Selected excerpt:
When in my late teens/early 20s (very much Peak End-of-History), I desired that the name socialism be affixed to my political ideas or those that I agreed with. You know the gist: “this is what socialists should do”, or “this is what communists think”, and so on. That the stamp of political identity be inked onto a defined set of progressive or radical ideas.
But why? Why the insistence on the label?
After all, most people don’t identify as socialists. Some of the people you’re trying to reach may even have relatively negative views of ‘socialism’ (or other cognates). Speaking in the name of socialism might only exclude people by signalling that “what follows is not for you”: Well, I’m no socialist, so your argument about migration or public goods or political parties is not relevant to me. I’ll accept that it can be useful if speaking to – or wanting to reach only – a defined audience of activists and intellectuals who self-identify as socialists. Most of the time, it isn’t; certainly not in our times. But of course, the revival of interest in and identification with ‘socialism’ in the US does prompt the question (about which more below).
It’s important work, growing support for socialism. But how much energy do we want to dedicate to fighting over and for specific political terms? It might be instructive to look at what the new ‘populist’ Right is doing.
The emerging new Right have given the name of “socialism” to all the corruptions of capitalist society. To most of the oppressions too.
- Politician using state funds illicitly? That’s because of statism, ergo socialism.
- Liberal cultural elites condescending to you? That’s socialism.
- High taxes and poor social services? That’s socialism.
The basic recipe is to conflate cultural liberalism, moral and political corruption and the left. In some cases, the Left is also burdened with abandoning the working class, with the Right coming in as its true defender; in others, the new nationalist Right uses ‘libertarian’ arguments against state spending.

Given records:

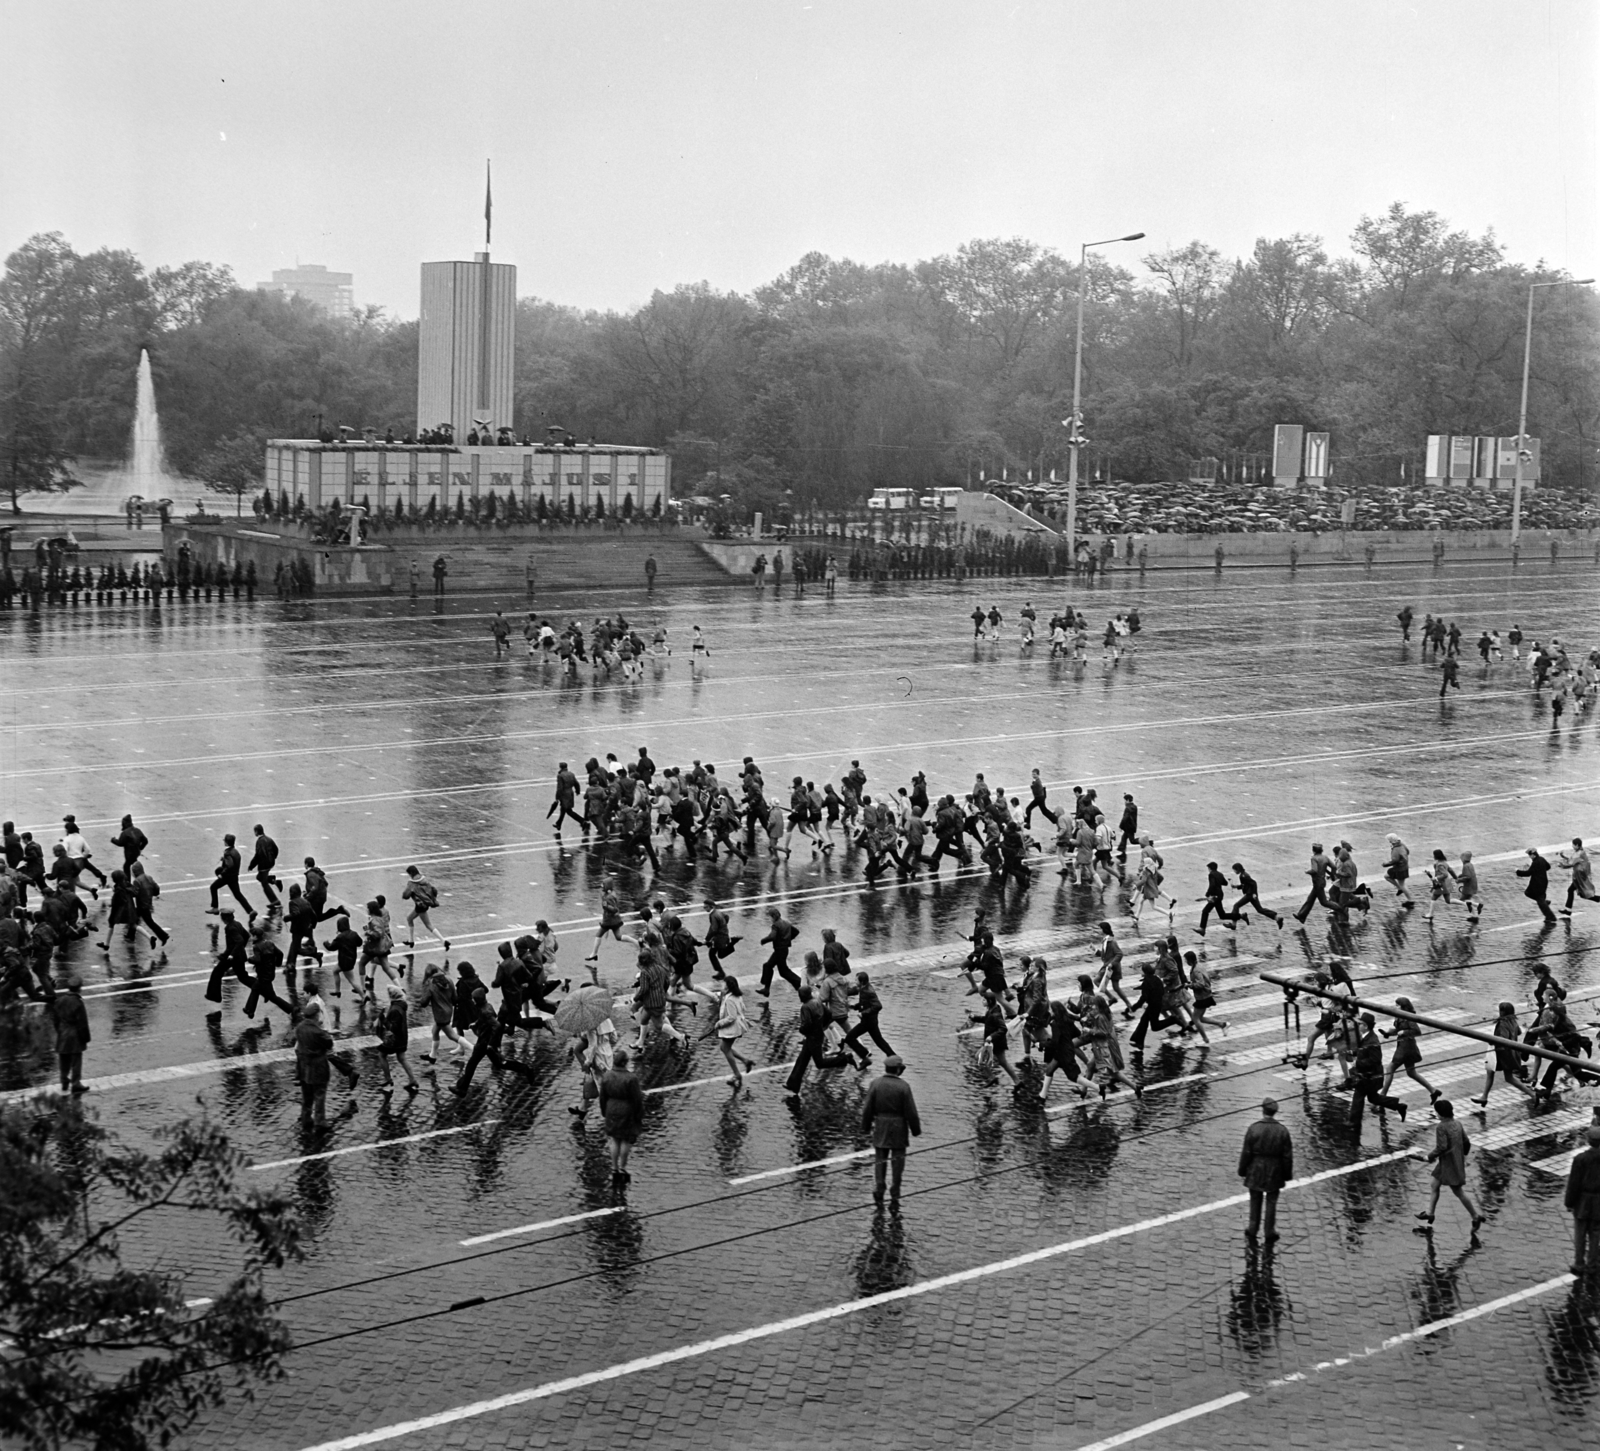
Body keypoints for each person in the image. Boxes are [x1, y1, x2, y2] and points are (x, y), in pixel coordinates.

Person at [1415, 1099, 1485, 1238]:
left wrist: (1428, 1157)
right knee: (1434, 1184)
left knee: (1458, 1191)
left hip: (1449, 1163)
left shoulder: (1441, 1127)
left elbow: (1442, 1147)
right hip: (1452, 1161)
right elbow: (1466, 1142)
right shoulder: (1457, 1123)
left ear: (1440, 1113)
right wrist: (1461, 1155)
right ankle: (1430, 1213)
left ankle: (1475, 1216)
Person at [861, 1054, 921, 1208]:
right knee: (898, 1162)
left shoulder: (875, 1084)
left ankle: (879, 1188)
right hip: (899, 1127)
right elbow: (911, 1112)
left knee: (880, 1160)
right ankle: (895, 1191)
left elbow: (867, 1108)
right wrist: (915, 1129)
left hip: (881, 1126)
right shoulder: (904, 1087)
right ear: (898, 1070)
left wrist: (865, 1127)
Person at [1238, 1098, 1293, 1245]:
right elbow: (1287, 1156)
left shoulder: (1253, 1128)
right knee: (1271, 1201)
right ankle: (1269, 1230)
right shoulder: (1283, 1131)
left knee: (1255, 1199)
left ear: (1263, 1110)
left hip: (1256, 1168)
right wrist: (1287, 1175)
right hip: (1274, 1170)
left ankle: (1252, 1227)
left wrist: (1242, 1170)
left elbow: (1246, 1152)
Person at [1350, 1012, 1407, 1130]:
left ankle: (1354, 1123)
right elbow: (1363, 1051)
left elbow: (1375, 1060)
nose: (1358, 1025)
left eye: (1360, 1024)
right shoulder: (1366, 1036)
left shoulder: (1372, 1040)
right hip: (1370, 1076)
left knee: (1358, 1096)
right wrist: (1353, 1053)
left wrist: (1358, 1063)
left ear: (1365, 1026)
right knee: (1373, 1098)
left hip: (1371, 1076)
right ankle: (1398, 1105)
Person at [599, 1047, 645, 1185]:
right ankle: (623, 1167)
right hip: (627, 1110)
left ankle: (614, 1168)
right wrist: (639, 1114)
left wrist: (604, 1111)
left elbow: (602, 1097)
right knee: (625, 1140)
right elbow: (637, 1099)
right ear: (625, 1062)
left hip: (611, 1110)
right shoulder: (631, 1078)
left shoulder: (607, 1076)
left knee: (614, 1140)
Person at [1565, 1126, 1600, 1276]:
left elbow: (1574, 1183)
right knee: (1595, 1234)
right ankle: (1592, 1264)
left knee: (1580, 1234)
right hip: (1599, 1202)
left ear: (1588, 1140)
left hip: (1583, 1201)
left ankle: (1579, 1263)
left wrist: (1569, 1202)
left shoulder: (1580, 1159)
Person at [50, 974, 91, 1093]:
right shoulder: (78, 1002)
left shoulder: (59, 1000)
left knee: (63, 1058)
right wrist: (85, 1038)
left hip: (62, 1033)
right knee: (76, 1060)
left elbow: (55, 1019)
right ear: (79, 988)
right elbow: (82, 1023)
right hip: (74, 1035)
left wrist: (59, 1031)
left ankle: (64, 1081)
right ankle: (76, 1083)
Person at [377, 984, 420, 1095]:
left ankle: (388, 1080)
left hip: (395, 1040)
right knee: (401, 1058)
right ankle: (412, 1080)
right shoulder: (401, 1005)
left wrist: (383, 1019)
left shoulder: (395, 1009)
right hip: (402, 1037)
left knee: (381, 1055)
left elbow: (393, 1028)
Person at [206, 833, 255, 918]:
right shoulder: (235, 851)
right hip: (234, 876)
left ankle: (215, 908)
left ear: (226, 842)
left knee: (213, 887)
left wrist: (222, 874)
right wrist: (224, 859)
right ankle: (250, 911)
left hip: (227, 877)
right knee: (238, 894)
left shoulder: (227, 853)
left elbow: (230, 865)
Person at [1517, 846, 1558, 924]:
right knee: (1528, 893)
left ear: (1533, 855)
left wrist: (1518, 872)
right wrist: (1541, 870)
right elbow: (1548, 866)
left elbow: (1528, 873)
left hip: (1537, 884)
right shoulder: (1541, 859)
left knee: (1539, 900)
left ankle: (1551, 917)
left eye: (1529, 855)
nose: (1529, 857)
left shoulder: (1535, 862)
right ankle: (1545, 903)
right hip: (1543, 882)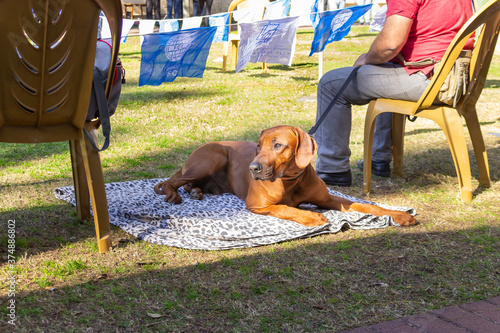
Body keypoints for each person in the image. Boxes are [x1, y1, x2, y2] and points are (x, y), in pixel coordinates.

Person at [314, 0, 474, 186]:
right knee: (389, 67)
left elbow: (390, 45)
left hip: (430, 78)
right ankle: (378, 159)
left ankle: (332, 170)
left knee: (331, 83)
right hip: (456, 77)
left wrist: (366, 58)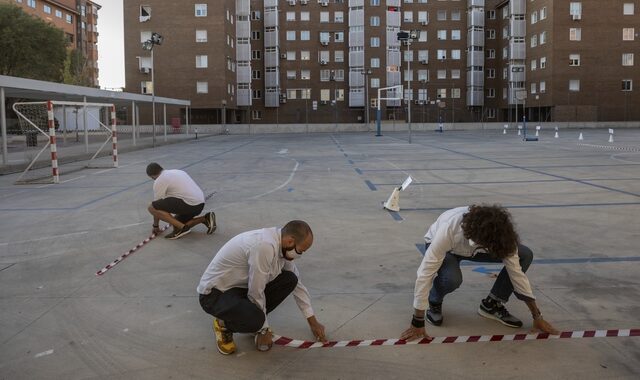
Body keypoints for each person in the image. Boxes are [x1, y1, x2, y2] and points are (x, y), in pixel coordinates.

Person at [400, 204, 559, 341]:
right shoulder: (449, 229)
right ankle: (434, 301)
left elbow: (517, 275)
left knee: (524, 254)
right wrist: (417, 321)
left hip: (475, 248)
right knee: (452, 279)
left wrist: (537, 316)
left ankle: (492, 304)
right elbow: (425, 273)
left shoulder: (502, 236)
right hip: (448, 248)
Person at [197, 220, 326, 355]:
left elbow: (298, 284)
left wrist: (313, 322)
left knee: (290, 279)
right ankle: (223, 325)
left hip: (239, 288)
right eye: (301, 250)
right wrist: (263, 328)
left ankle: (252, 320)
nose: (300, 255)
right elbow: (256, 292)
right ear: (290, 241)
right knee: (256, 320)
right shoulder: (264, 246)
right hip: (215, 294)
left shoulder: (281, 246)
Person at [146, 163, 215, 240]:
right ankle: (205, 218)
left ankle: (183, 229)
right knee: (176, 224)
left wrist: (155, 226)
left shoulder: (159, 180)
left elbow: (155, 207)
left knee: (151, 207)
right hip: (199, 205)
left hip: (189, 204)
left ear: (152, 176)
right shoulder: (177, 171)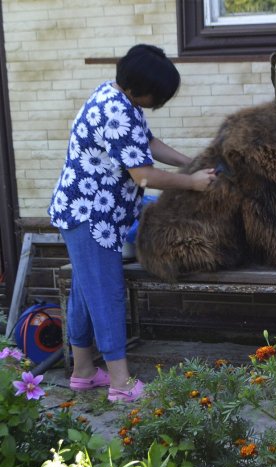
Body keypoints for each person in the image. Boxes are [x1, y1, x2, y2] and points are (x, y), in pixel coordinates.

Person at [47, 44, 216, 402]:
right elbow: (142, 174)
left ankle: (83, 372)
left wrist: (191, 164)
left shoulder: (116, 95)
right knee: (106, 294)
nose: (159, 101)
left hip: (87, 213)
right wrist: (191, 182)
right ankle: (121, 385)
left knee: (85, 291)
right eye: (159, 95)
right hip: (92, 217)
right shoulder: (115, 110)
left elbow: (147, 143)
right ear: (143, 89)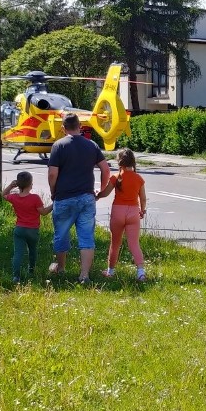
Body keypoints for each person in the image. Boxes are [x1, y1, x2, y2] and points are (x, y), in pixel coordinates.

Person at [47, 113, 111, 283]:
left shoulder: (58, 146)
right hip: (87, 198)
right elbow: (105, 169)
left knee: (61, 234)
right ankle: (84, 275)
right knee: (86, 237)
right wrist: (101, 190)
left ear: (63, 128)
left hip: (64, 197)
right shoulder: (92, 145)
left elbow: (53, 173)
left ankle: (60, 269)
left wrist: (53, 191)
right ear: (80, 126)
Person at [96, 149, 148, 281]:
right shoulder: (139, 178)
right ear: (133, 161)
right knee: (134, 244)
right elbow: (143, 198)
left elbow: (105, 193)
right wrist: (142, 210)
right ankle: (141, 272)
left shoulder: (116, 177)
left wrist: (97, 195)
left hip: (118, 211)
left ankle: (110, 271)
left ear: (119, 162)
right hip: (133, 212)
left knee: (115, 243)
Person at [2, 171, 52, 283]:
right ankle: (31, 271)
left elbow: (3, 194)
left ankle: (16, 276)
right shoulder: (35, 198)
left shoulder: (14, 197)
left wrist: (10, 185)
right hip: (33, 230)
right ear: (31, 184)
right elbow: (43, 212)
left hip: (19, 229)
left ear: (18, 185)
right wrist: (54, 204)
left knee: (18, 253)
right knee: (32, 251)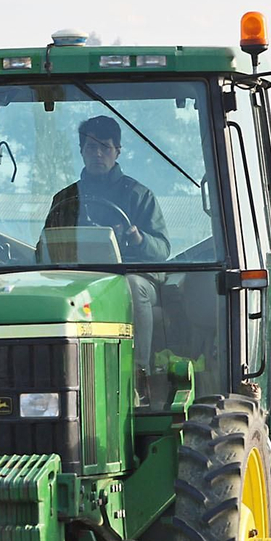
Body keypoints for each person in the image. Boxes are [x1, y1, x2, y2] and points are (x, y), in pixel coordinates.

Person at [40, 115, 171, 396]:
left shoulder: (139, 196)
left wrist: (139, 239)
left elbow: (163, 249)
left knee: (132, 287)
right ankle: (52, 378)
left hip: (131, 278)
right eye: (91, 147)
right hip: (76, 278)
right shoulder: (64, 200)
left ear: (117, 151)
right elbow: (46, 246)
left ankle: (138, 375)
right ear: (82, 151)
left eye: (105, 147)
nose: (98, 154)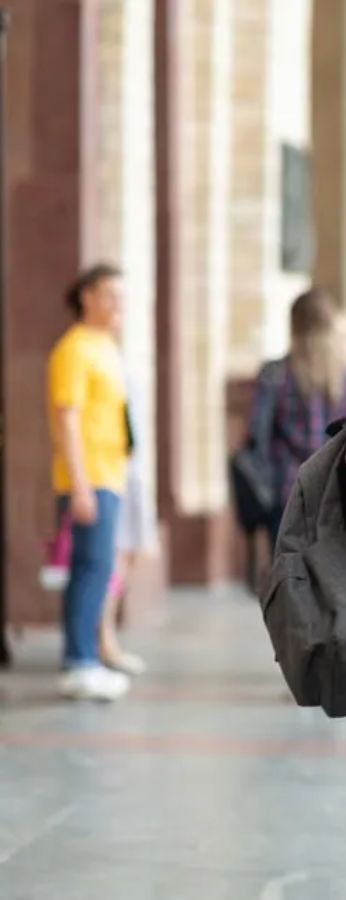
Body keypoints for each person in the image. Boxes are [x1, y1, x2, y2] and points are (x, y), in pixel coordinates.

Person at [47, 263, 132, 701]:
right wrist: (79, 484)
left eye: (121, 295)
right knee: (89, 570)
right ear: (87, 297)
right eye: (109, 294)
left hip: (110, 476)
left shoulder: (105, 346)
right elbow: (68, 419)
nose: (118, 303)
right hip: (89, 478)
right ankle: (79, 660)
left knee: (99, 570)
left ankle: (86, 658)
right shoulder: (74, 349)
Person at [247, 288, 346, 548]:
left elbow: (257, 436)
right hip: (336, 497)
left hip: (286, 495)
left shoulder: (275, 374)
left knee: (289, 580)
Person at [99, 350, 153, 676]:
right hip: (109, 474)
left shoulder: (117, 359)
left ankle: (107, 637)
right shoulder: (86, 355)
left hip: (128, 470)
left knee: (124, 556)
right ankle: (103, 638)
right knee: (109, 561)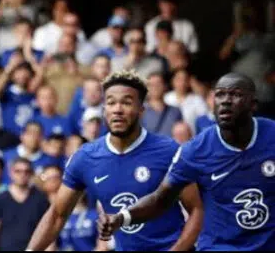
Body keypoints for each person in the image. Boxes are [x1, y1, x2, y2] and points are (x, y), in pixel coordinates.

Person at [26, 70, 203, 251]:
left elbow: (197, 209)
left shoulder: (169, 151)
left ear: (142, 110)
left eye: (127, 102)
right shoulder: (85, 158)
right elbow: (57, 215)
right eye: (111, 102)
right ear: (104, 110)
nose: (118, 109)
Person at [99, 72, 275, 250]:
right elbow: (160, 199)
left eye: (235, 94)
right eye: (220, 94)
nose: (226, 101)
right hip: (220, 246)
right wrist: (122, 218)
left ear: (253, 105)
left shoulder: (272, 136)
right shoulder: (195, 150)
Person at [0, 157, 49, 251]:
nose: (22, 174)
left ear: (31, 173)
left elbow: (48, 232)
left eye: (26, 171)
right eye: (18, 171)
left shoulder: (41, 200)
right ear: (11, 173)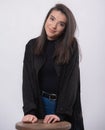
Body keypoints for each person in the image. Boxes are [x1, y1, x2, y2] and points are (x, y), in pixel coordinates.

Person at [21, 3, 84, 130]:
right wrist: (30, 111)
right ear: (47, 18)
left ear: (65, 29)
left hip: (63, 106)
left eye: (61, 24)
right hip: (39, 104)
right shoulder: (31, 46)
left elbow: (71, 82)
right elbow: (27, 80)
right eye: (52, 18)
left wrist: (61, 113)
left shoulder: (71, 47)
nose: (54, 26)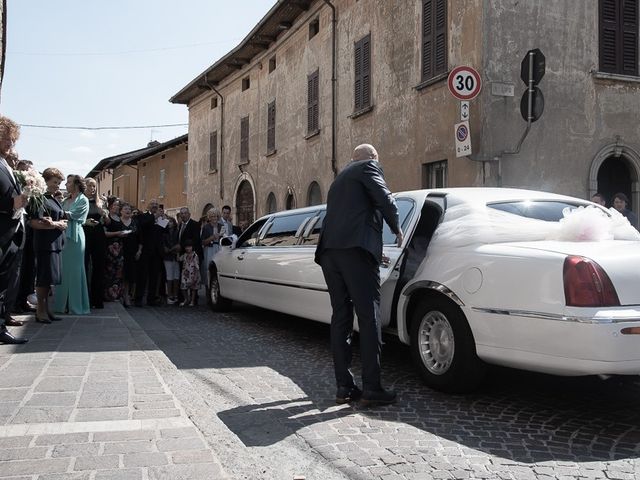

What to produce: Continue the essay about the "socialism" label, starting right after its final sentence on the new Right.

Task response:
This latter is the case of the AfD in Germany or Bolsonaro in Brazil, where economic liberalism is smuggled in. In Germany, ordoliberalism may run contrary to the interests of AfD’s plebeian supporters; in Brazil, Bolsonaro’s core vote may be a relatively comfortable middle class that feels weighed down by a corrupt state, but he also drew significant support from precaritised workers, for whom cuts to state spending (such as pension reform) is damaging to their economic interests. Nevertheless, the chain socialism<->state<->corruption is thereby established, and the Right stands in as the true defender of ordinary folk.
Elsewhere, the Right’s nationalism is more consistent. Bannon (at least the thoughtful face he presents, which this article characterises as ‘Oxford Bannon’, as opposed to the spectacular-fascistic ‘Media Bannon’) presents a populist alternative that has economic nationalism at its core:
Bannon confounds the Left because his economic populism turns out to be pretty progressive—if you’re a Bernie Sanders fan, Bannon seems to “get it.” But that can’t be right—Media Bannon couldn’t possibly be worth listening to. So, when Bannon opens his Oxford speech by lamenting that none of the bankers that caused the Great Recession were prosecuted, and explains how he fought for increasing the tax rate on top earners to 44 percent, and expresses outrage that the middle class hasn’t had a wage increase in 35 years and that 50 percent of Americans can’t scrape together $400 in an emergency, this constitutes a giant inconvenience. The Left quickly gathered that it would have better luck debating Media Bannon.
Similarly, Marine Le Pen promises lower taxes and more welfare spending. Is this not the diametric opposite of the crumbling parties of social democracy who pose as defenders of working class interests but only administer austerity? Who herald the virtue of paying taxes but deliver poor services and privatise public goods?
Whichever economic tendency the populist Right expresses, its main contribution is to tar socialism with the crimes of liberalism. Brazil’s foreign minister captures this thrust well – probably because of his absurdist disconnection from any moderation of political discourse, as detailed in full here. Some choice quotes from his blog, written prior to his appointment:
“I want to help Brazil and the world to liberate themselves from globalist ideology. Globalism is economic globalisation that came to be piloted by cultural Marxism.”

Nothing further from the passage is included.